Le deuxième quatuor de Helmut Lachenmann développe de manière plus aboutie les principes d'écriture en termes de catégories sonores, tout en procédant à des développements formels originaux.
Comme dans Gran Torso, l'utilisation des catégories sonores fonde l'écriture contrapuntique, avec toutefois un trait caractéristique, à savoir la prééminence d'un mode de jeu sur les autres, qui réalise une sorte de cantus firmus. C'est le cas des sons flautando, aériens, qui forment l'ossature de la première partie et sont remplacés dans leur fonction, après une irruption fortissimo en sons ordinaires, par les sons joués avec l'archet sur les chevilles ou la volute de l'instrument. Plus tard, le même rôle incombera aux « sons-fusées », exécutés en poussant l'archet sur la corde de manière accélérée, afin de produire un crescendo qui s'arrête brutalement, selon une inversion presque parfaite d'un pizzicato, que l'on retrouvera symétriquement vers la fin de l'œuvre.
Mais ce qui caractérise plus encore la forme de ce quatuor, c'est la focalisation opérée à plusieurs reprises sur un mode de jeu particulier, qui devient dès lors l'élément unique d'une section entière.
C'est le cas dès le premier tiers de l'œuvre ; après une mesure arco sur le chevalet – produisant un bruit blanc qui fonctionne comme un « seuil musical » et rappelle ainsi le passage central de Gran Torso –, les quatre instruments jouent des trilles, rapidement suivis de balayages flautato en arpèges. Ceux-ci, perçus de prime abord comme une extension des trilles précédents, construisent bientôt leur univers propre, évoquant fortement une musique tonale, lorsque les intervalles utilisés dans les balayages deviennent des tierces, des quartes ou des quintes. La musique semble réaliser ainsi un arrêt sur l'image, pour se développer ensuite au sein de cette sonorité.
Suivant le même principe, dans la quatrième partie, l'exclusivité du jeu en pizzicato conduit chaque interprète à se munir d'un plectre, et à poser son instrument sur le genou, à la manière d'une guitare. Un choral en accords plaqués (« vifs et déchirés ») se développe alors, sous-tendu par un contrepoint de sonorités, toutes issues du pizzicato ; l'indication agogique Quasi Walzer s'inscrit dans ce paradigme de citations plus ou moins directes de formes musicales anciennes qui traverse les œuvres de Helmut Lachenmann.

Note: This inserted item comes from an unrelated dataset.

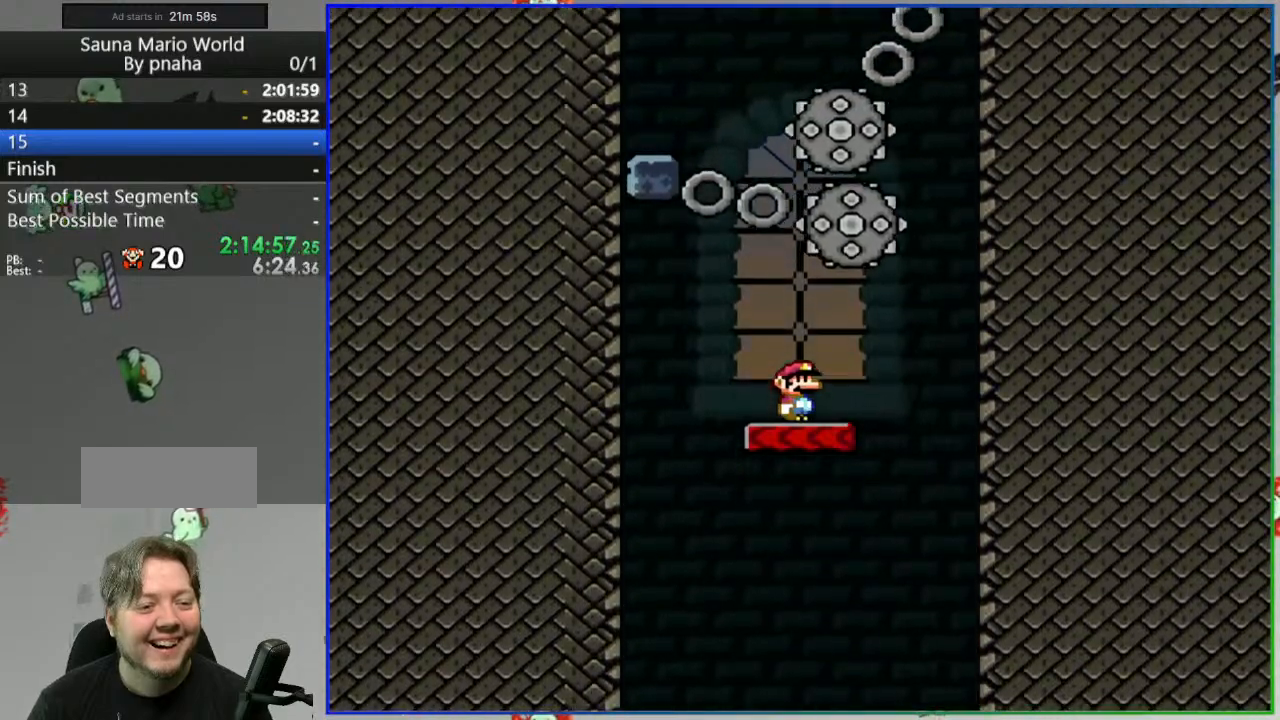
{"dt_ms": 500, "buttons": ["Y", "DPAD_LEFT"], "events": [[167, "DPAD_RIGHT", "down"], [367, "DPAD_RIGHT", "up"], [450, "DPAD_LEFT", "down"]]}
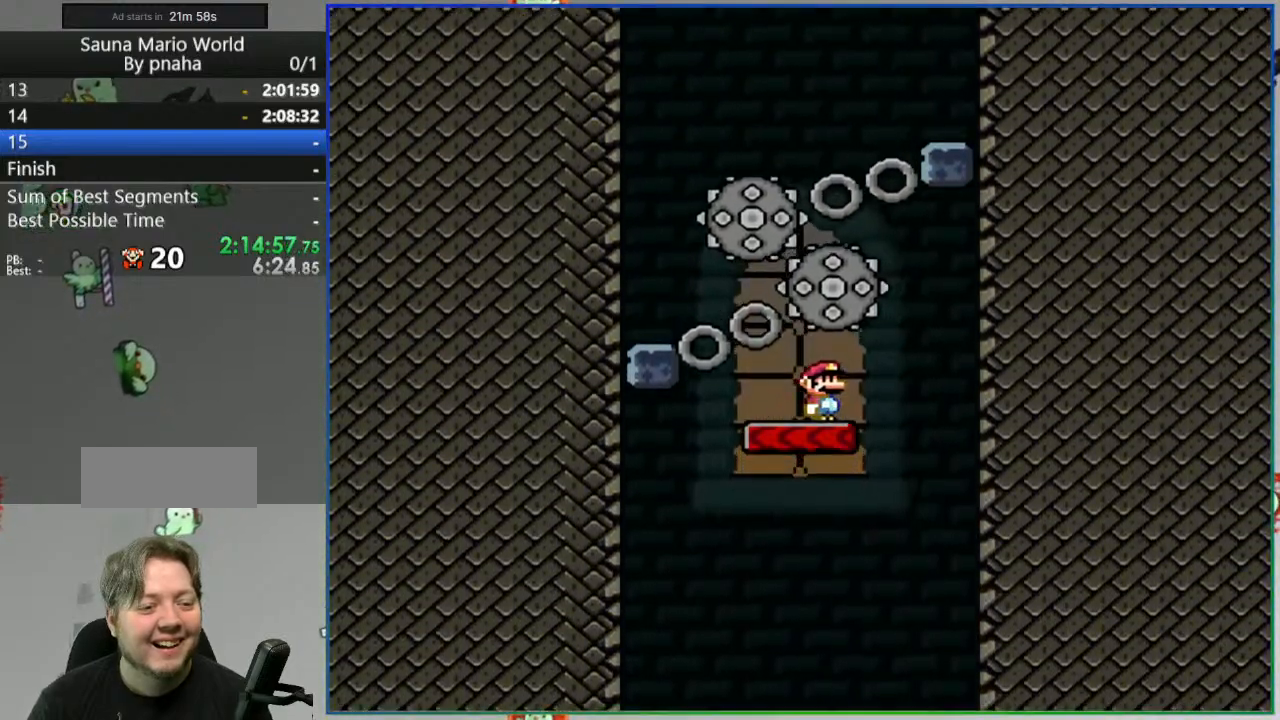
{"dt_ms": 500, "buttons": ["Y"]}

Ce jeu unique en guitares s'organise autour d'une alternance de sonorités étouffées et de cordes résonnantes. On est loin d'une utilisation théâtrale de l'instrument détourné de sa fonction. Le geste musical n'est que le résultat du développement d'une écriture intégrant, dans ses potentialités, l'extension du registre instrumental. Dans un tel contexte, la perception de l'auditeur se fait « à la loupe », et l'impression résultante est celle d'une mise en abîme du propos musical.
Une dernière focalisation s'opère à la fin du quatuor, quand les instrumentistes jouent des sonorités « perforées » en appuyant exagérément l'archet sur la corde. Là encore, la perception est troublée lorsque l'on découvre qu'au delà d'un son qui semble violent, déchiré (« perforé »), excessif (car trop riche), se dessinent des trajets mélodiques ascendants et descendants, selon que l'archet est déplacé le long de la corde, vers le chevalet ou vers la touche. Et, ici comme auparavant, l'oreille privilégie ce qui bouge, ce qui crée des formes et du sens musical, dans la surprise et le ravissement de la découverte inattendue. La sonorité « perforée », présente depuis le début de l'œuvre comme timbre caractéristique, en opposition aux autres, presque en taches de couleur, est devenue à la fin le fond du tableau.
La symétrie acoustique relevée entre les « sons-fusées » et les pizzicati s'étend ainsi aux sons « perforés » qui, par le caractère extrême de la pression d'archet qu'ils exigent, peuvent être considérés comme l'inverse des sons flautato du début du quatuor.
François Bohy, programme du Festival d'automne à Paris, cycle Helmut Lachenmann.